Следуя традиции пушкинских времён, Матвеева пишет и свой «Поэтический трактат». Такая попытка создать сегодняшнее «Искусство поэзии», теоретическую поэму, перекликающуюся с трактатом Буало, или Чеслава Милоша, вполне удаётся Матвеевой. Но в отличие от французского классициста и начётчика, как и в отличие от польского поэта, она никого не поучает, а только утверждает свою творческую позицию в полемике.
И лексика, и ритм, близкий к александрийскому стиху Буало, тут нарочито архаизированы, но всё, как всегда у неё, пронизано иронией. Классицистическая внешность оказывается шутовским, карнавальным нарядом, в котором легче «истину с улыбкой говорить».
Эта поэма отстаивает право поэта на наследие всей мировой культуры, то самое, которое советские малообразованные критики яростно отрицали, объявляя «литературщиной, которая не нужна народу».
Полемизируя с властвующим невежеством, ведущим свой род ещё от пролеткультов, Матвеева пишет:
Отрицает Матвеева и русский «верлибр», в котором не видит и следов стиха. Надо сказать, что русский верлибр — явление странное. Ведь английский верлибр обладает чрезвычайно богатой звукописью, держится в огромной степени на внутренних аллитерациях, разнообразных звуковых перекличках, которые русскому языку отнюдь не свойственны. И в результате свойств самого языка русский верлибр чаще всего оказывается очень беден.
И небольшой певучий романтический голос Матвеевой, смело отстаивающий хоть право современной поэзии на сонет, хоть право её на рифму, остался в русской поэзии.
Р. S. Я очень давно не читал Матвеевой. Говорят, что в постсоветское время она пополнила собой ряды кликушествующих патриотов. Грустно, если это так… Но поэта надо судить по взлётам и быть благодарным за то хорошее, что уже написано. Это хорошее с нами, даже если читая, трудно отрешиться от ужасного сегодняшнего…

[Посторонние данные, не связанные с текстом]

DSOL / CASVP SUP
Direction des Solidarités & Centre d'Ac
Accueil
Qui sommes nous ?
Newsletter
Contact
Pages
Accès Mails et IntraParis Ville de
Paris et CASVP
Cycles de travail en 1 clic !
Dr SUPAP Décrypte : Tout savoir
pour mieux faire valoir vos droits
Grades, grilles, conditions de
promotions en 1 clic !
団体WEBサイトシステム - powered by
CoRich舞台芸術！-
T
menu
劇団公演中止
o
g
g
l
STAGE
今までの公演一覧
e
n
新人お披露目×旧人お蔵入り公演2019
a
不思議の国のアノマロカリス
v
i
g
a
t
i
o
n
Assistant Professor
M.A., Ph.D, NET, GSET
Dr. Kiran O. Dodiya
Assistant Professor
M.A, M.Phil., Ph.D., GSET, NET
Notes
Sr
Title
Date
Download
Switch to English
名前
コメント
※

За последние двадцать лет многие поэты взяли в руки гитары. К большой же поэзии из них… можно отнести лишь четверых: Окуджаву, Галича, Матвееву и Высоцкого.
Профессия актёра наложила свой отпечаток на поэзию Высоцкого. Высоцких — четыре. Четыре разных поэтических индивидуальности. Но — один актёр. Цикл его спортивных песен, его песни-антисказки, песни о войне, и — лучшая часть его творчества, то что сам он называл «песни беспокойства», различаются меж собой так, словно написаны разными поэтами. А исполняются одним певцом, актёром, перевоплощающимся в каждого из четырёх.
О трагической судьбе артиста — «Песня микрофона»:
И когда взбунтовался, взвыл, его заменили…
Его песни беспокойства — отчаянная, яростная, как его голос, борьба за единственную человеческую ценность — сохранение души.
И когда «порвали парус!» — отняли душу, что остаётся? Поэтому — «Многая лета, // тем кто поёт во сне!» — это и значит, наперекор жизни сохранять свою душу!
Как парус — не порвите! А действительность старается нивелировать человека, а не удаётся — отбросить его и — «мало ли кто выпадает // с главной дороги за борт!» С той главной дороги, по которой идут все строем… К великой цели, конечно: «Вперёдсмотрящий смотрит лишь вперёд, // ему плевать, что человек за бортом!»…
В обществе, построенном таким манером, нетрудно задушить искусство — «разбрелись все от бед в стороны, // певчих птиц больше нет — вороны» (хотя эта песня и на иную тему…).
Во имя того, чтобы «вознеслись бетон, стекло, металл», уничтожается старый дом вместе с его таинственной душой — частицей истории. Душа эта стонет, когда дом рушат — она тоже — порванный парус.